Am 4. Dezember 2019 fand ein weiterer Vortrag der Reihe "Was ist wichtig?" im Rahmen des Studium generale statt. Zu Gast war der DDR-Bürgerrechtler und Vorsitzende der Stiftung zur Aufarbeitung der SED-Diktatur Rainer Eppelmann, der im Gespräch mit Prof. Dr. Wolfgang Hoffmann-Riem, LL.M. und der Studentin Manyedi Lieck (Jahrgang 2018) über seinen Lebensweg, seine Werte, Überzeugungen und Ideale berichtete.
Eppelmann wuchs im Ostberlin der Nachkriegszeit auf. Er besuchte ein Gymnasium im Westen der Stadt – bis zum 13. August 1961. Der Tag des Mauerbaus war für ihn der Tag, an dem feststand, dass er die Schule nicht würde beenden können; den Traum, Architekt zu werden, gab er auf. Stattdessen begann er eine Maurerlehre.
1966 verweigerte Eppelmann den Dienst an der Waffe und wurde zu einer achtmonatigen Freiheitsstrafe verurteilt. Mit jedem Tag in Gefangenschaft sei er angstfreier geworden. Er habe sich stets vergegenwärtigt, dass er seine Haftstrafe unter vergleichsweise erträglichen Bedingungen verbüße.

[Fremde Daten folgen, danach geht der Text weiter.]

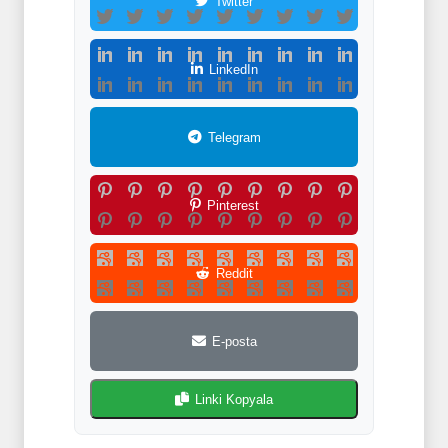
Twitter
LinkedIn
Telegram
Pinterest
Reddit
E-posta
Linki Kopyala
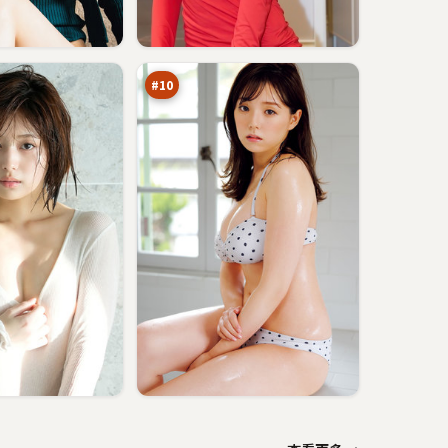
狂
潮
围
87
猎
万
#
10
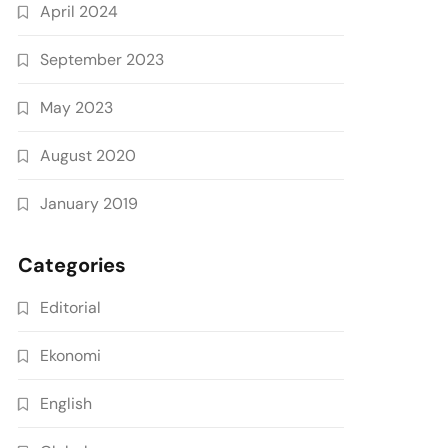
April 2024
September 2023
May 2023
August 2020
January 2019
Categories
Editorial
Ekonomi
English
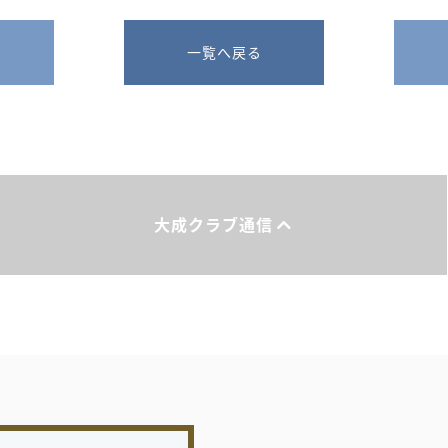
一覧へ戻る
大成クラブ通信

1969 ergriff er die Chance, Theologie zu studieren und wurde schließlich Pfarrer in der Berliner Samariterkirchengemeinde im Berliner Ostbezirk Friedrichshain. Er wählte damit einen Beruf, der ihm im großen Gefängnis der DDR vergleichsweise viel Freiraum geboten habe. Trotzdem wurde seine Haltung zur DDR zunehmend kritisch. Als Pfarrer war er tagtäglich mit den Sorgen der DDR-Bürger konfrontiert, mit ihrer "verständlichen Sehnsucht, so zu leben wie die Menschen im Westen". Er selbst habe damals von einer "bessereren, offeneren und erfolgreicheren DDR" geträumt.
Und so wurde seine Kirche mit der Zeit zum zentralen Anlaufpunkt oppositioneller Kräfte und zum Symbol des kirchlichen Widerstandes in der DDR. Legendär waren seine Gottesdienste, die er zusammen mit einem Blues-Musiker veranstaltete. Von zunächst etwa 150 Besuchern stieg die Zahl schließlich auf bis zu 8.000 Menschen an. Als schließlich die Mauer fiel, stand auch er am Grenzübergang an der Bornholmer Straße.
Im Gespräch mit den Studierenden mahnte Eppelmann an, die Demokratie niemals für eine Selbstverständlichkeit zu halten, deren Fortbestand auf unbestimmte Zeit gesichert sei.
Am Ende seiner facettenreichen, fesselnden und auch bewegenden Ausführungen teilte Eppelmann den Zuhörerinnen und Zuhörern noch seinen großen Wunsch mit: 93 Jahre alt zu werden. Dann habe er er einen Tag länger in einer Demokratie als in einer Diktatur gelebt.